[INPUT RECORDS]
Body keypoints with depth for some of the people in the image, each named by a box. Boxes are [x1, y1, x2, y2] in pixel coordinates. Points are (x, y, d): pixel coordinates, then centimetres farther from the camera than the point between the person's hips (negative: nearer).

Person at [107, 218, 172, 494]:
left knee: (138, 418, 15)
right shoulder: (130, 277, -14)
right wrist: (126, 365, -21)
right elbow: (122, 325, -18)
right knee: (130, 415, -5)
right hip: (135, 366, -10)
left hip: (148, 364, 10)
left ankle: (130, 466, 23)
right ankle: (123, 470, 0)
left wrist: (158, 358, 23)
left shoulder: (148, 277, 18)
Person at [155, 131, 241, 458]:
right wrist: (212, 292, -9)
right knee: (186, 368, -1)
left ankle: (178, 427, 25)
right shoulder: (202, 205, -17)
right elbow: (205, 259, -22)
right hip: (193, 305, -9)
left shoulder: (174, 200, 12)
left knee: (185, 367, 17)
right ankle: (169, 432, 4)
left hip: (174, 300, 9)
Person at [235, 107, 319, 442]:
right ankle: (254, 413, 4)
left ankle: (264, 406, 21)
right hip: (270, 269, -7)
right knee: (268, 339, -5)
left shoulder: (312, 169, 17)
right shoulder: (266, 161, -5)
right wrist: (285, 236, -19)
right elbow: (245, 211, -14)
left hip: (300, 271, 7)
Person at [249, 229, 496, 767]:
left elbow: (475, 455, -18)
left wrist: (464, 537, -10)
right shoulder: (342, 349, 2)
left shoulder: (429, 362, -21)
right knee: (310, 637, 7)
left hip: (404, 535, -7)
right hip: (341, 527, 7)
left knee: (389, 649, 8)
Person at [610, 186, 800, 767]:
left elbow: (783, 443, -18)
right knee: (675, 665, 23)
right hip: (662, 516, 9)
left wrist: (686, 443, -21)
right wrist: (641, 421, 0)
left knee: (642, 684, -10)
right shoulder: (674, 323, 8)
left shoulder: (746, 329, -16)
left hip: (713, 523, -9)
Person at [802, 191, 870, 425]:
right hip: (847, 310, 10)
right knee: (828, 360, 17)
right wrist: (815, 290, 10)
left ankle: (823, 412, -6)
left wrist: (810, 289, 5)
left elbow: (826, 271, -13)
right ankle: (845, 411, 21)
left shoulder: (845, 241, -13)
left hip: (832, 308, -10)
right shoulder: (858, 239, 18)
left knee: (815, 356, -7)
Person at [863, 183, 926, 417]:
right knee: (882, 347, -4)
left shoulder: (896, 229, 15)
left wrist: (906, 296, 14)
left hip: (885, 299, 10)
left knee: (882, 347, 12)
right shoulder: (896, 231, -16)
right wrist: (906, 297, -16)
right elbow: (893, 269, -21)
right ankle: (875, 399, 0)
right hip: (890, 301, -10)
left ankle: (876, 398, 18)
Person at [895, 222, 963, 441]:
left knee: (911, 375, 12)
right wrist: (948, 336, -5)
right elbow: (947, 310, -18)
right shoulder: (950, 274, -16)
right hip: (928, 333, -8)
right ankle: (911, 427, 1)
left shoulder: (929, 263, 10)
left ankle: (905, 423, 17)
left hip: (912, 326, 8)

---

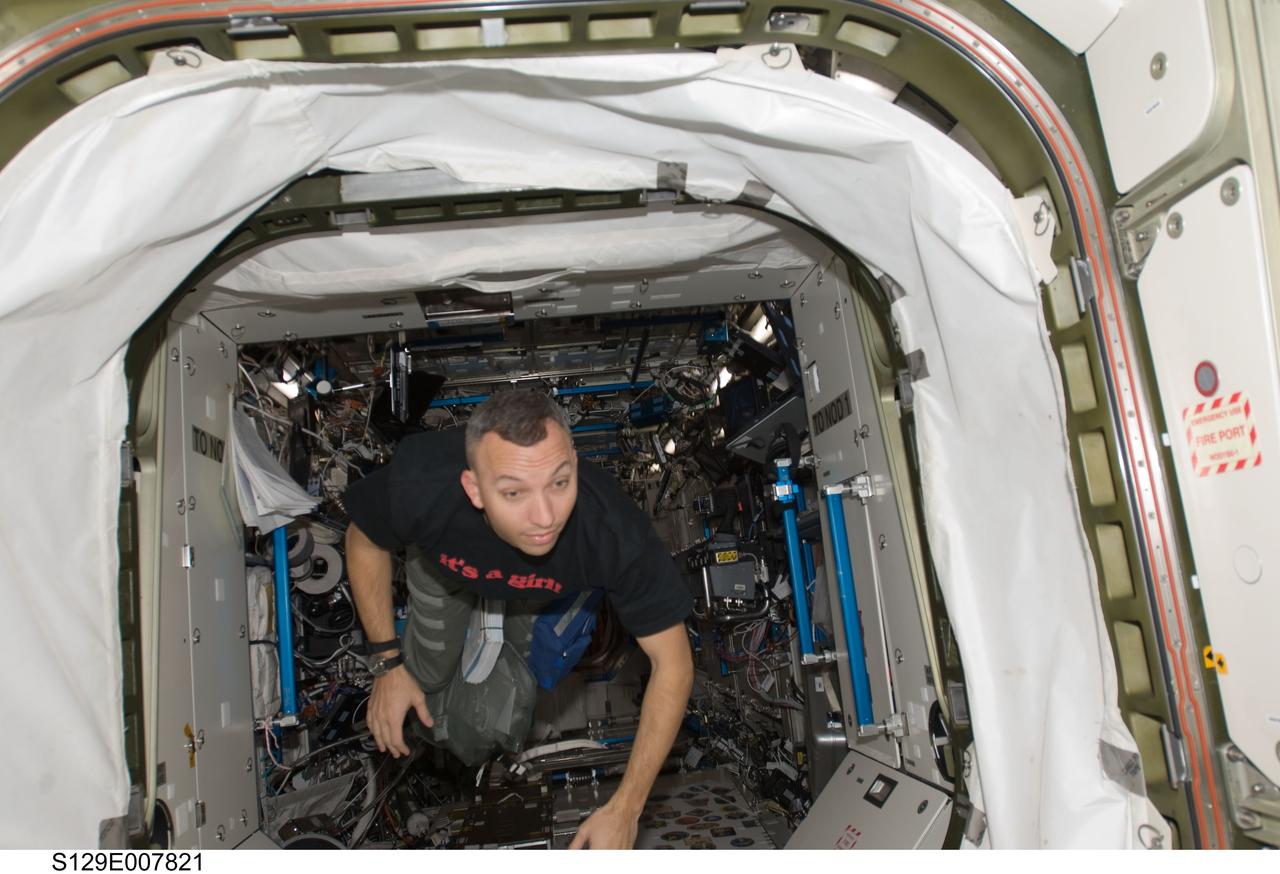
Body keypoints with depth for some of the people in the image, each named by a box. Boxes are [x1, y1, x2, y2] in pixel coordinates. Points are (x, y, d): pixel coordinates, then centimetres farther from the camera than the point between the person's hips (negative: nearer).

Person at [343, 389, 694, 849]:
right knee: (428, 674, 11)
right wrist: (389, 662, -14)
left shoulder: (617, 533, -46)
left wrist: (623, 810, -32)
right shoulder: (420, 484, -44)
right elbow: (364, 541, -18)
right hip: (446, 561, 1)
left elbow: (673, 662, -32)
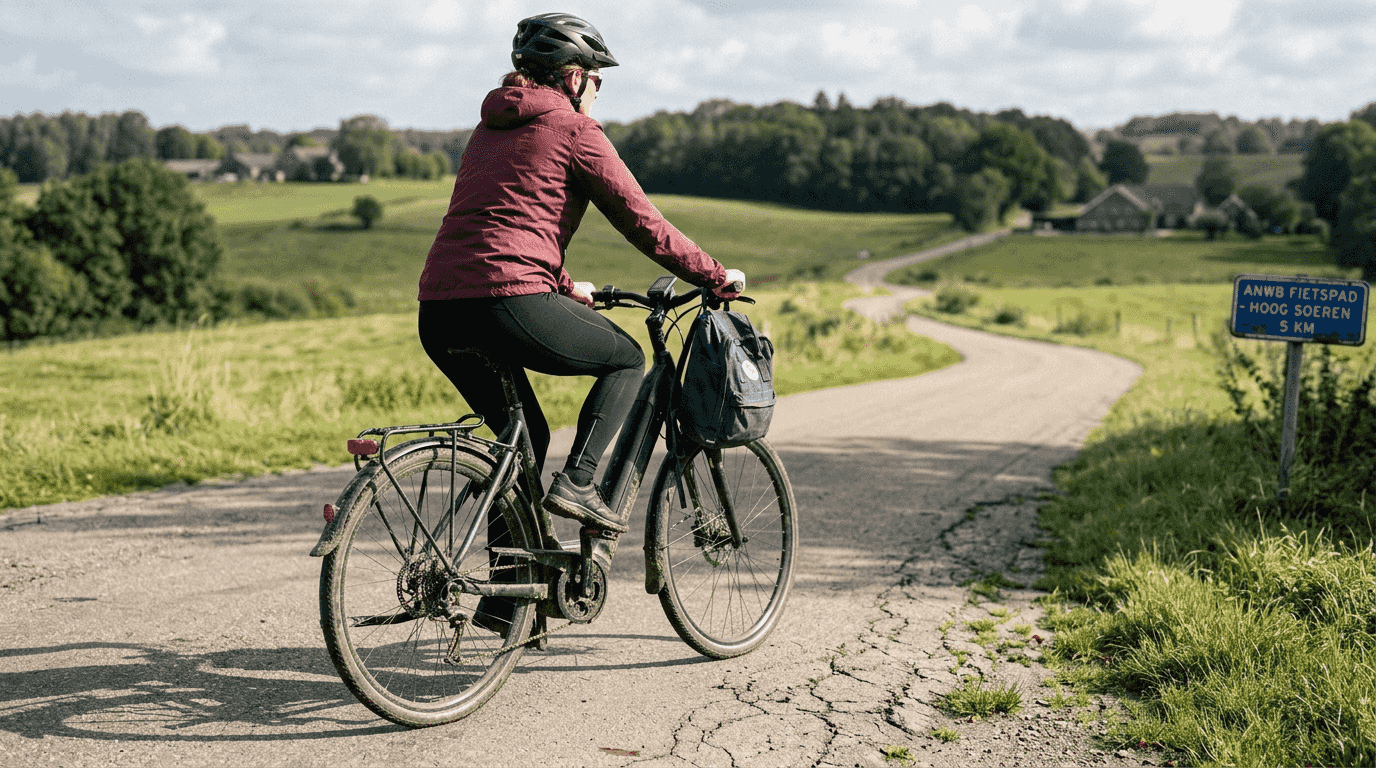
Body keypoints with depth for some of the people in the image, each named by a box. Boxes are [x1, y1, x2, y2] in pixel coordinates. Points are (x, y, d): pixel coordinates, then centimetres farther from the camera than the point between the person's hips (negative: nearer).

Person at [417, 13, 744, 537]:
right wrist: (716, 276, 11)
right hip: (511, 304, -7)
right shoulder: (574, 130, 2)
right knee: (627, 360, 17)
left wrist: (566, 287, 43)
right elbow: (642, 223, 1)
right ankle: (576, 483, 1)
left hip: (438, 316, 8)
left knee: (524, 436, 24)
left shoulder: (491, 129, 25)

[ABOUT THIS TASK]
Every line above with the string "elbow" in it needs to be copied.

[YOUR SOLUTION]
right elbow: (122, 325, -18)
right elbow: (205, 259, -22)
right elbow: (245, 211, -14)
left elbow: (475, 455, -18)
left elbow: (783, 443, -18)
left elbow: (826, 271, -13)
right elbow: (893, 269, -21)
right elbow: (947, 310, -18)
right elbow: (364, 541, -18)
left elbow: (673, 662, -32)
right elbow: (642, 223, 1)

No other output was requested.